INSTRUCTIONS TO FOLLOW: Can you reproduce all of the data below character for character, without the pictures?

[[ EXTRACTED RECORDS, beginning ]]

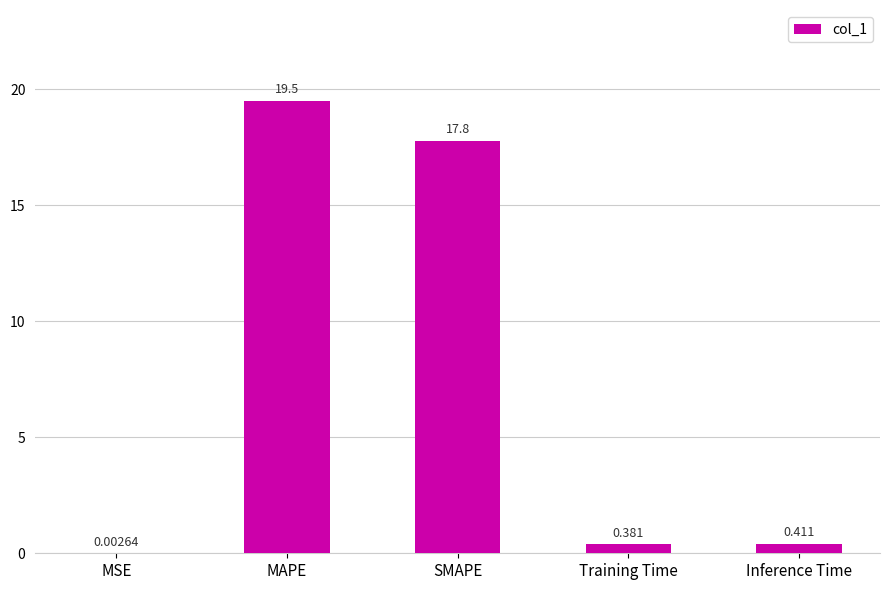

Which category has the highest value across all series?

MAPE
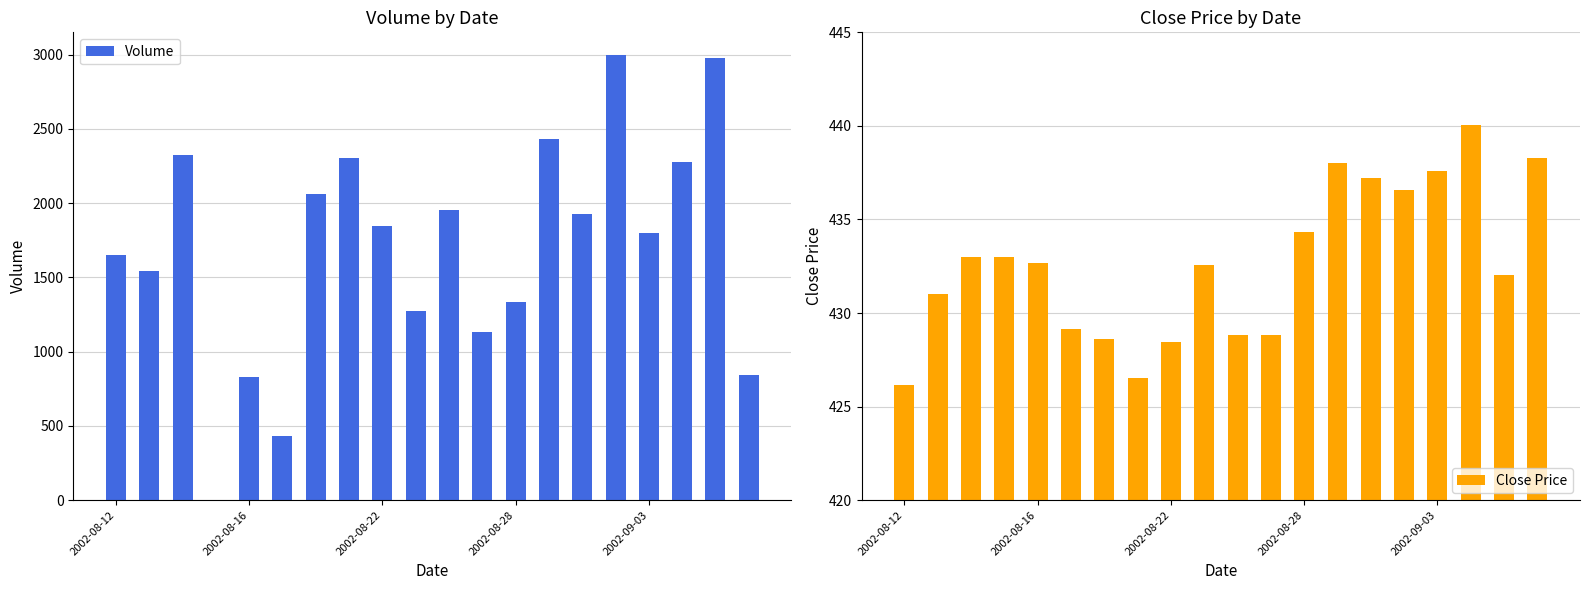

Reading right to left, list all the values displayed in this chart.

Volume: 840.0	2974.0	2275.0	1798.0	3000.0	1928.0	2435.0	1333.0	1135.0	1954.0	1274.0	1843.0	2306.0	2059.0	431.0	827.0	0.0	2323.0	1542.0	1648.0
Close Price: 438.3	432.1	440.1	437.6	436.6	437.2	438.0	434.4	428.8	428.8	432.6	428.4	426.6	428.6	429.1	432.6	433.0	433.0	431.0	426.1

[[ EXTRACTED RECORDS, end ]]

EXERCISE OUTPUT:
Which category has the highest value across all series?

MAPE

Reading right to left, list all the values displayed in this chart.

Volume: 840.0	2974.0	2275.0	1798.0	3000.0	1928.0	2435.0	1333.0	1135.0	1954.0	1274.0	1843.0	2306.0	2059.0	431.0	827.0	0.0	2323.0	1542.0	1648.0
Close Price: 438.3	432.1	440.1	437.6	436.6	437.2	438.0	434.4	428.8	428.8	432.6	428.4	426.6	428.6	429.1	432.6	433.0	433.0	431.0	426.1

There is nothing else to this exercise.